Almost three-quarters of registered voters believe the Affordable Care Act’s requirement that every American have health insurance is unconstitutional, according to a USA Today/Gallup poll released today, Politico reported. Only 20 percent of Americans believe it is constitutional.
In March, the Supreme Court will hear arguments in a case challenging the constitutionality of the law.
More from GlobalPost: Health care law: Supreme Court to consider challenge
While the vast majority of voters polled said President Barack Obama’s healthcare law has had no effect on them or their families so far, more than 40 percent nationwide are expecting it to make things worse, the Los Angeles Times reported.
That’s probably part of the reason why 53 percent of voters polled in battleground states – Colorado, Florida, Iowa, Michigan, Ohio, Pennsylvania, Nevada, New Hampshire, New Mexico, North Carolina, Virginia and Wisconsin – said they would like to see the law repealed if a Republican wins the presidential race in November, according to the LA Times.

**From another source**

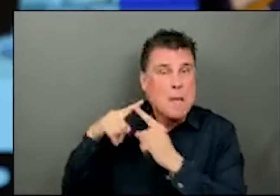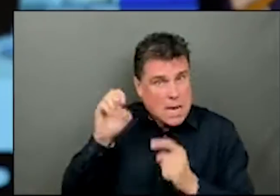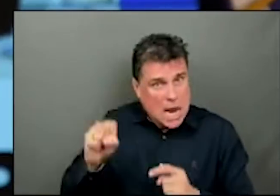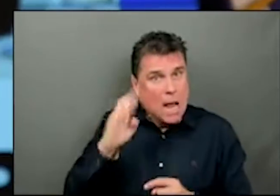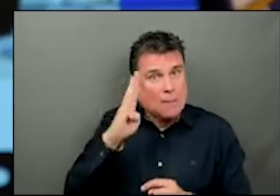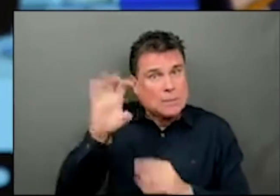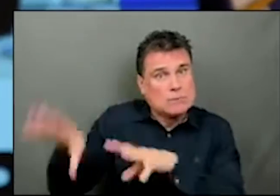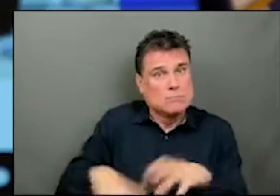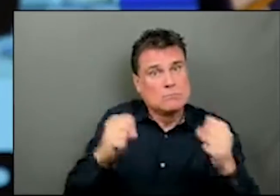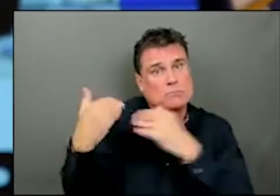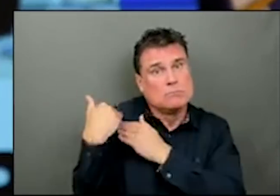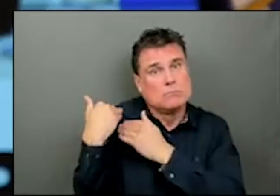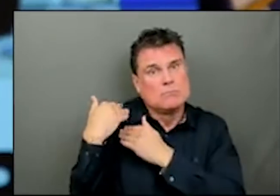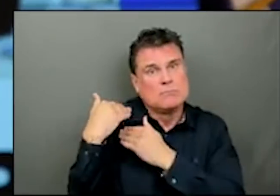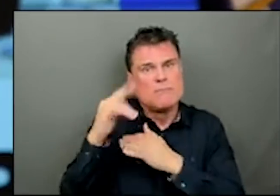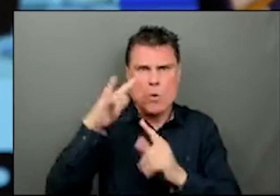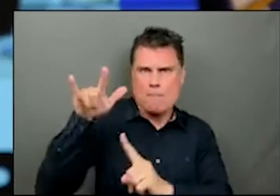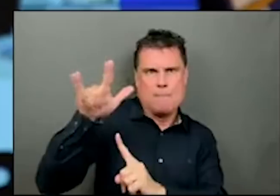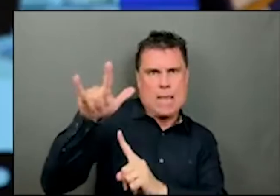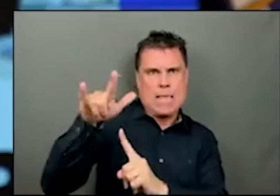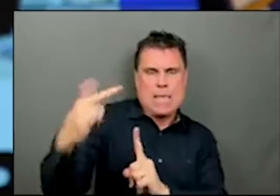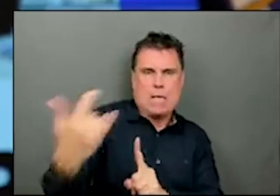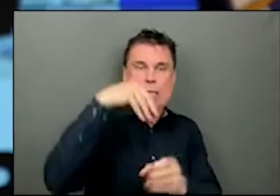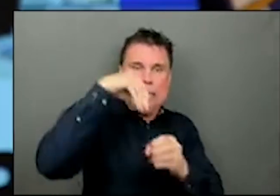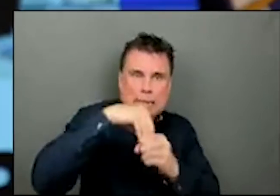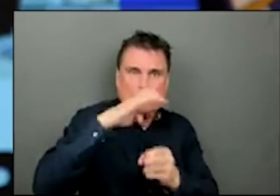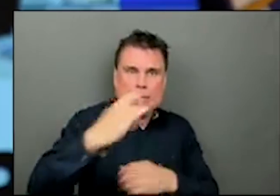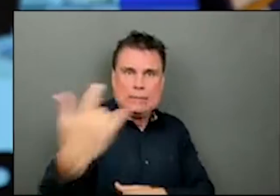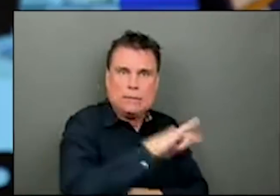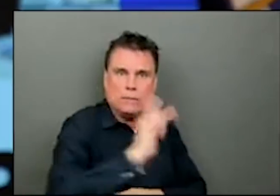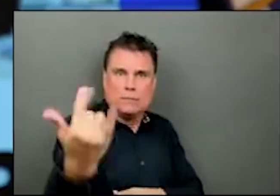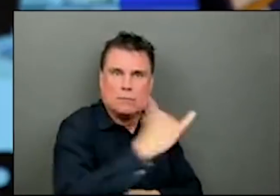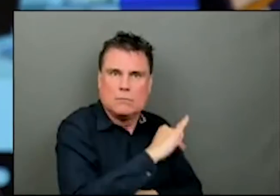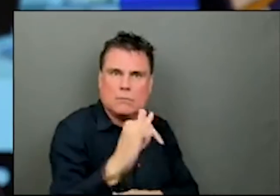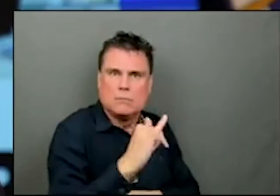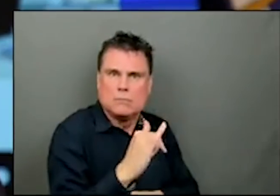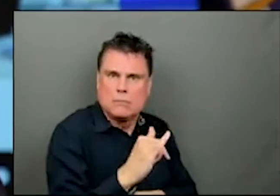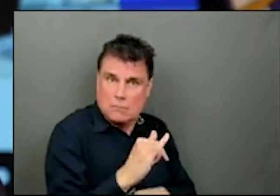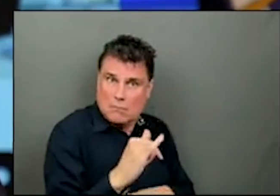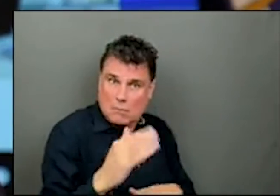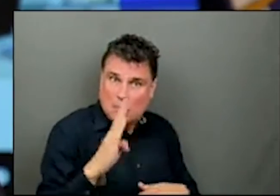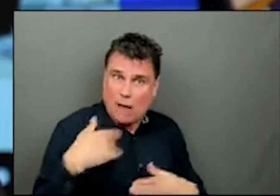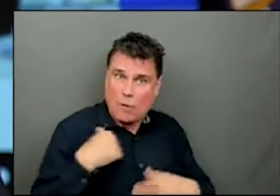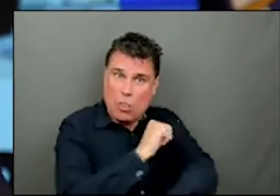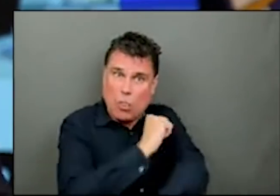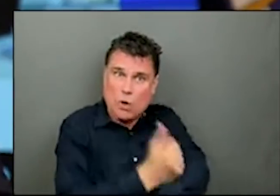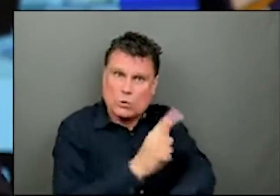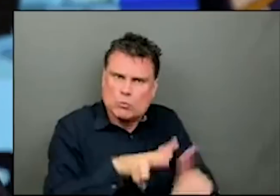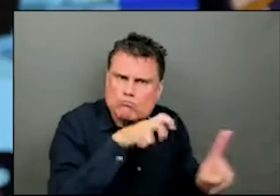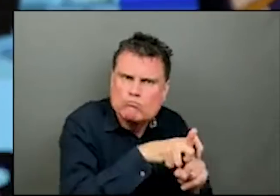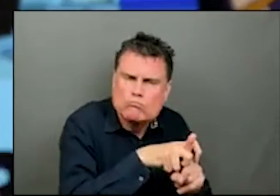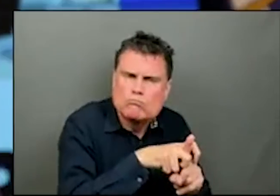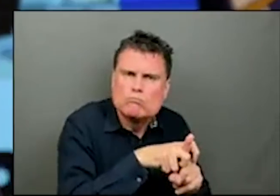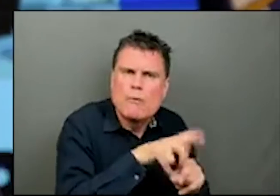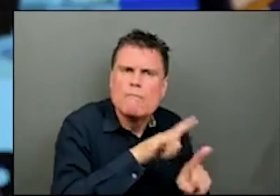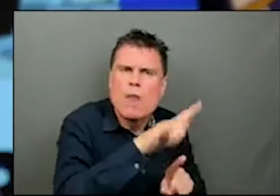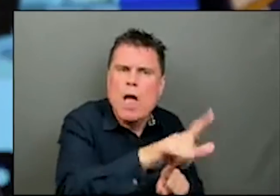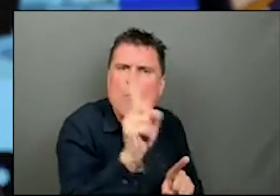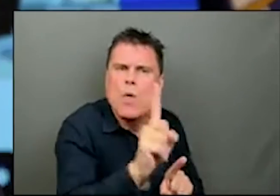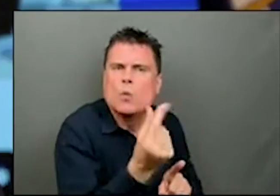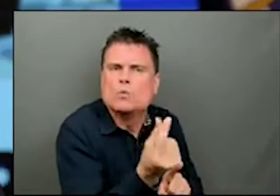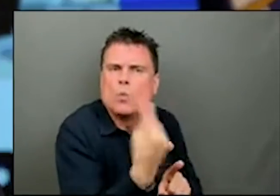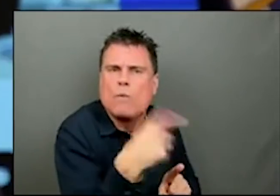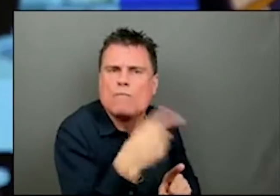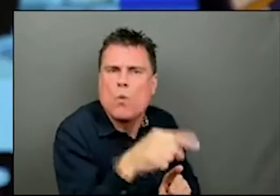BC can do on that? Is that on your radar? is that just outside of your jurisdiction? Well, jurisdiction matters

Nationwide, 40 percent said they wanted to see the law disappear.
In swing states, 53 percent of voters described healthcare reform as a “bad thing,” while 38 percent called it a “good thing,” Politico reported.
According to the LA Times:
The results are disappointing news for President Obama, whose reelection campaign counts enactment of the healthcare law as a signature achievement of his administration.
The voters were polled between Feb. 14 and Feb. 21, Politico reported.